Obviously, plenty of you are already finding my e-mail address and phone number thanks to the miracle of Google. So I thank you for your enthusiasm and ask that you lose the phone number. E-mail is fine, Michael@ChandlerDesignBuild.com will get to me.


But what I will tell you all is to contact your government representatives, including your state energy office and your governor’s office. Some utility companies are very receptive to this as well. If you are a member of NAHB spread it within your HBA and to your contacts at National. The building industry has benefited greatly from the recent bail-out, we would do well to promote a low-cost initiative for a change. What you can do is spread the word.


What’s next?


It does come down to dollars and cents on many levels and so long as coal and oil are subsidized such that it is cost effective to burn 100,000 BTU of coal to deliver 35,000 BTU of electricity we will continue to have a problem.


Let’s put a resource extraction tax on coal, reduce the tax subsidies on oil and divert those resources to support the solar industry instead.


Instead of end user tax subsidies on weatherization and solar let’s put the subsidies at the front end of production.


Let’s subsidize the production cost of solar and weatherization components and raw materials and let market forces drive innovation and push the price down for all consumers, not just the ones who need a tax break.

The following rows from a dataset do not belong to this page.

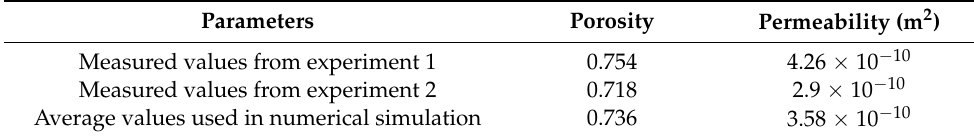
Table 2. Parameters of material property of the seven-layer fiber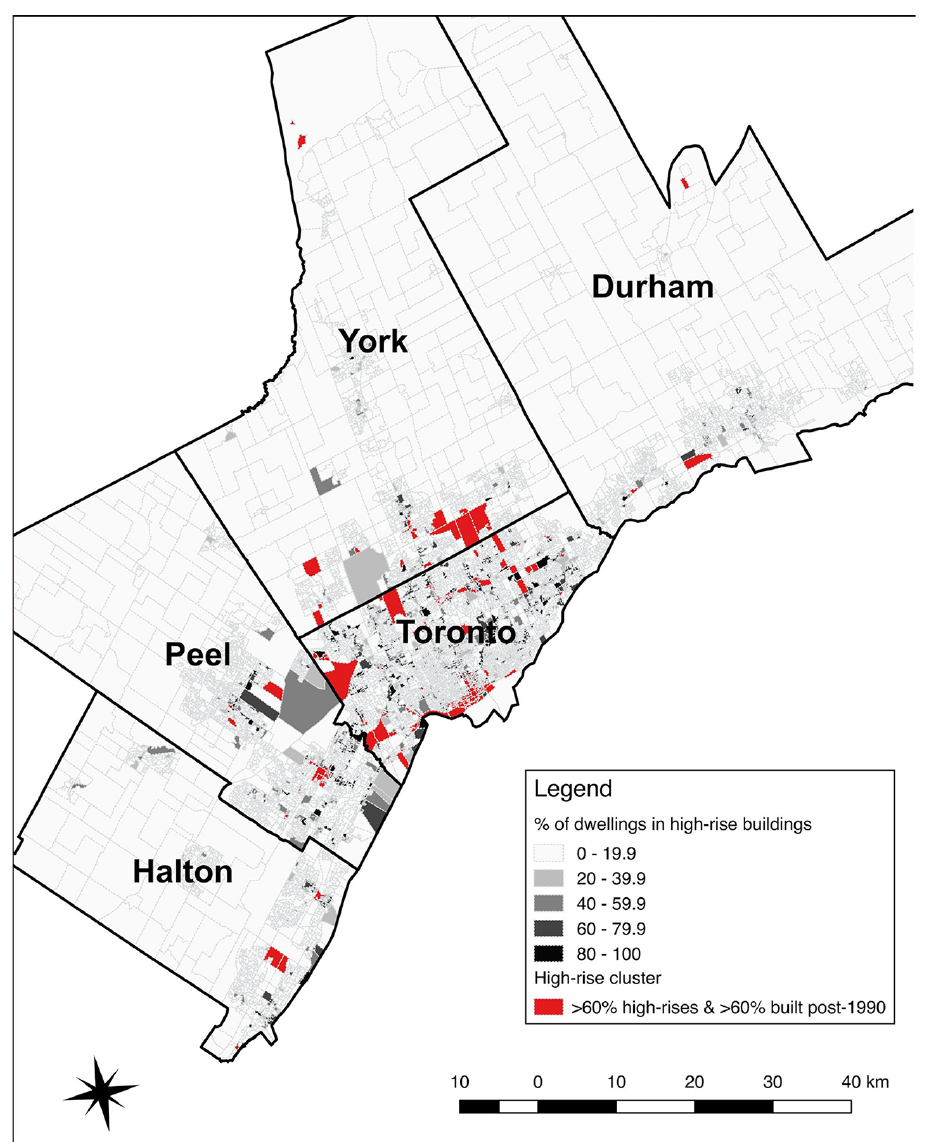
Figure 2. Toronto high-rises. Suburban high-rise clusters are the areas outside of the City of Toronto boundary with 60% to 100% of the housing stock high-rises and >60% constructed after 1990. Source: authors’ calculations using 2016 Statistics Canada DA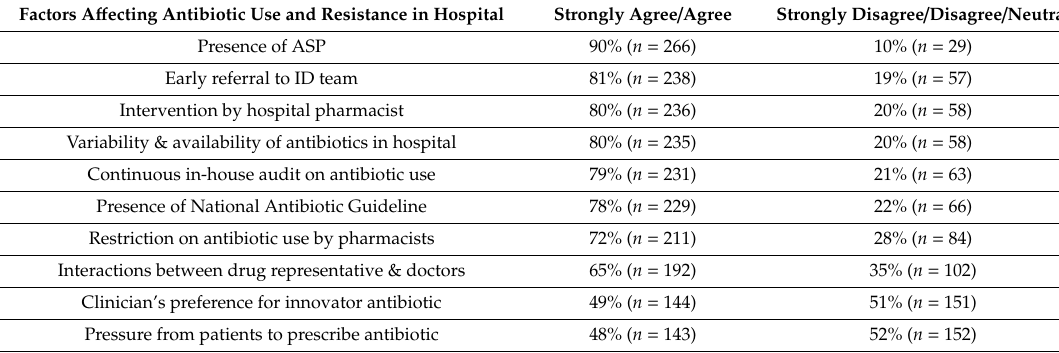
Table 5. Perceptions towards factors a ff ecting antibiotic use and resistance in the hospital. Factors A ff ecting Antibiotic Use and Resistance in Hospital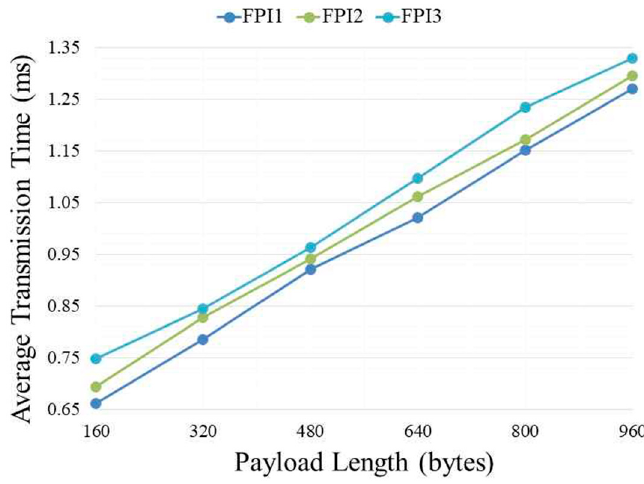
Figure 6. Packet transmission time comparison of FPI according to the number of components.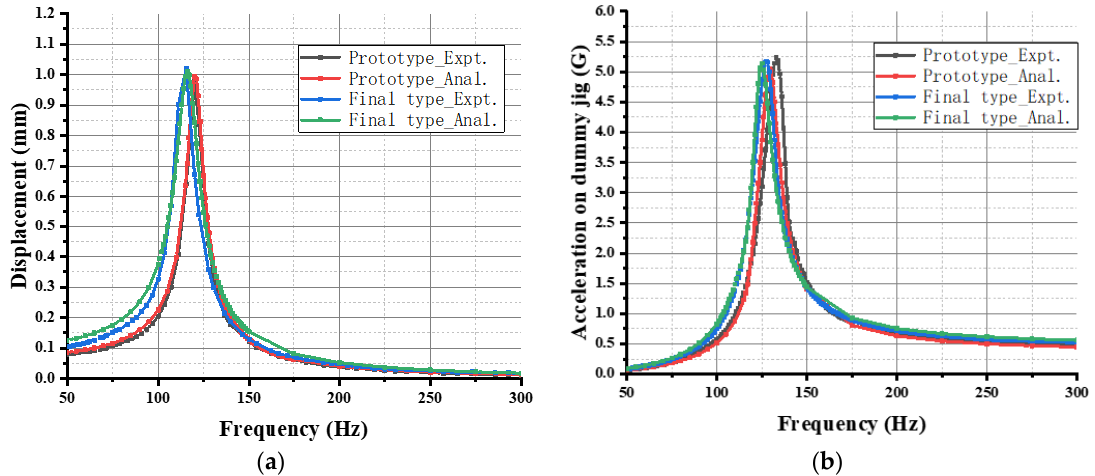
Figure 9. Displacement and acceleration comparison: ( a ) displacement results and ( b ) acceleration results.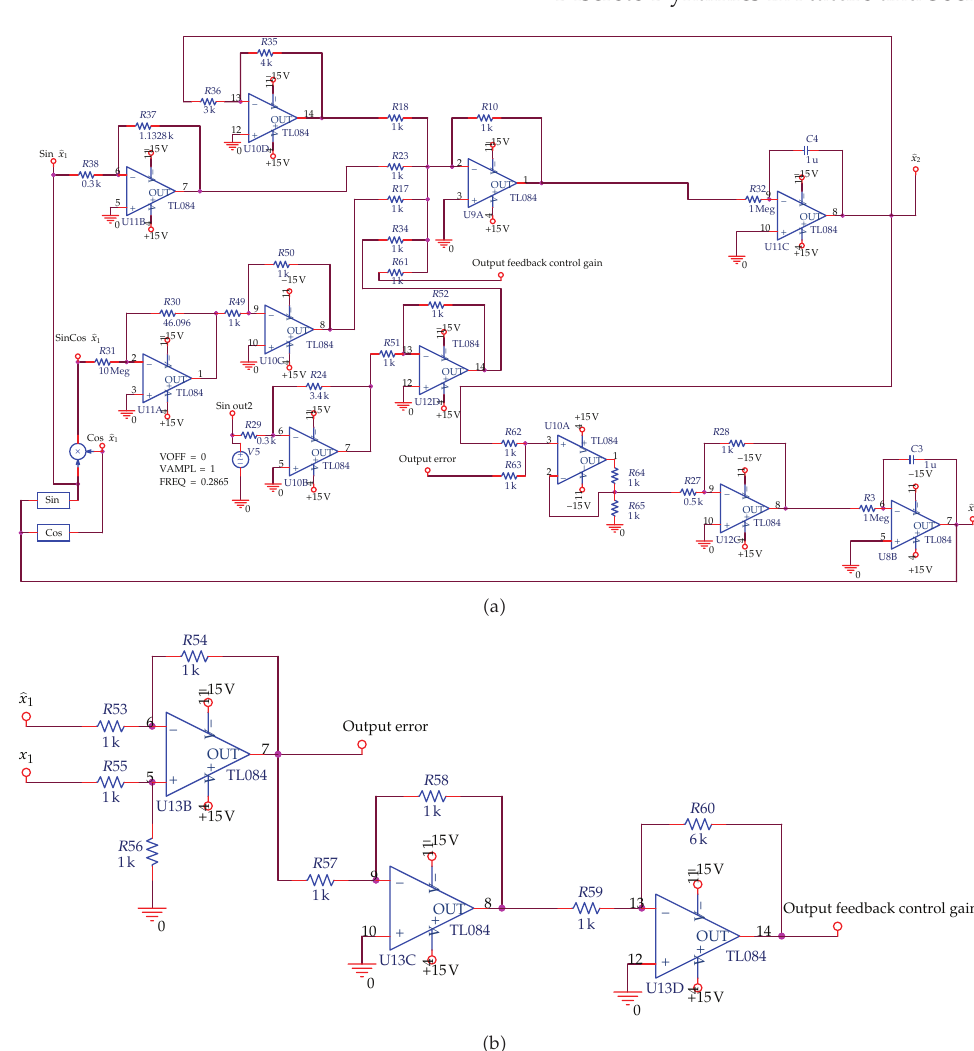
Figure 4: (cid:2) a (cid:3) The slave electronic HPS system. (cid:2) b (cid:3) The output error state and output error feedback control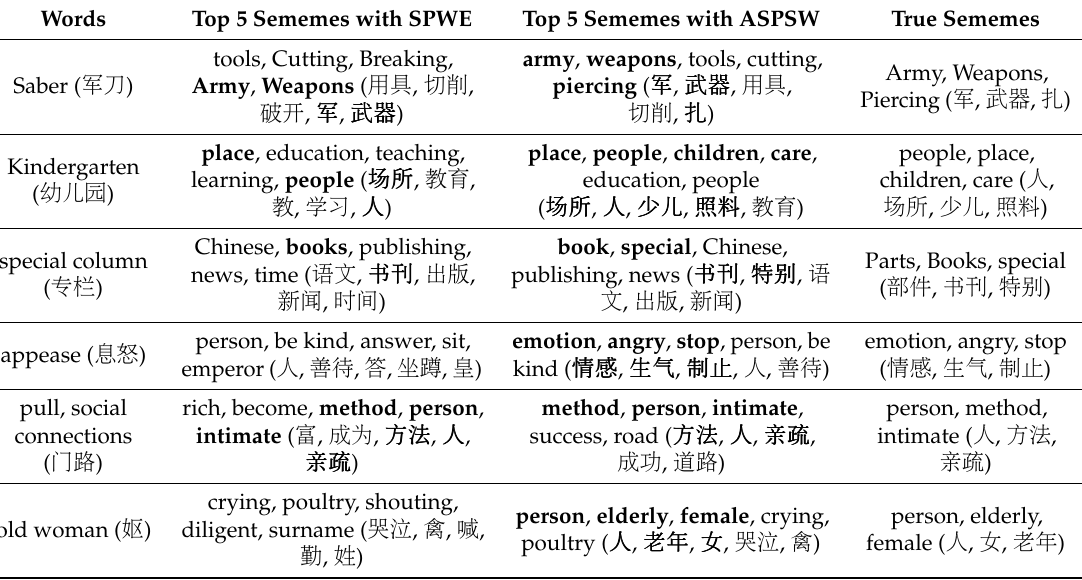
Table 6. Comparison of sememe prediction examples for the SPWE and ASPSW models, the sememes in bold font are the true sememes for each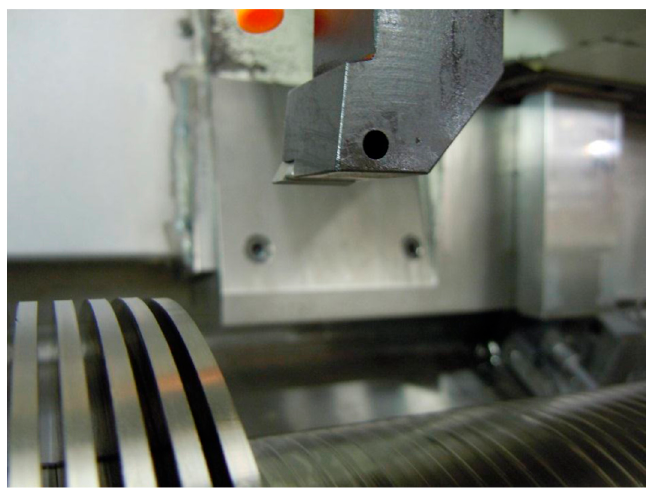
Figure 2. Test set-up for orthogonal turning tests using a flanged Ti6Al4V work piece.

Our power grid is at the limit of expansion but instead of replacing the grid we can shift to a distributed model of electric production.


Let’s put solar PV on all government buildings and build PV shade structures on parking lots to turn them into electricity producers that put the electricity into the grid closer to where it is being taken out.


Let the cost of conventional energy rise gradually through elimination of subsidies to change the payback equation.


I’m not running for public office so I can say that I think gas should be $3.75 a gallon and coal-fired electricity should be much more expensive than it currently is.


Use government investments to deliberately nurture and build a sustainable alternative energy industry.


Control the flow of government infrastructure projects (solar office roofs and parking lots, micro-cogeneration projects) to even out the demand in the alternative energy industry to change the boom and bust cycle to a steadily expanding market.


Invest government money in open-source research to drive innovation. The possibilities in solar, quiet wind, micro-cogeneration, and electric vehicles are unimagined as yet.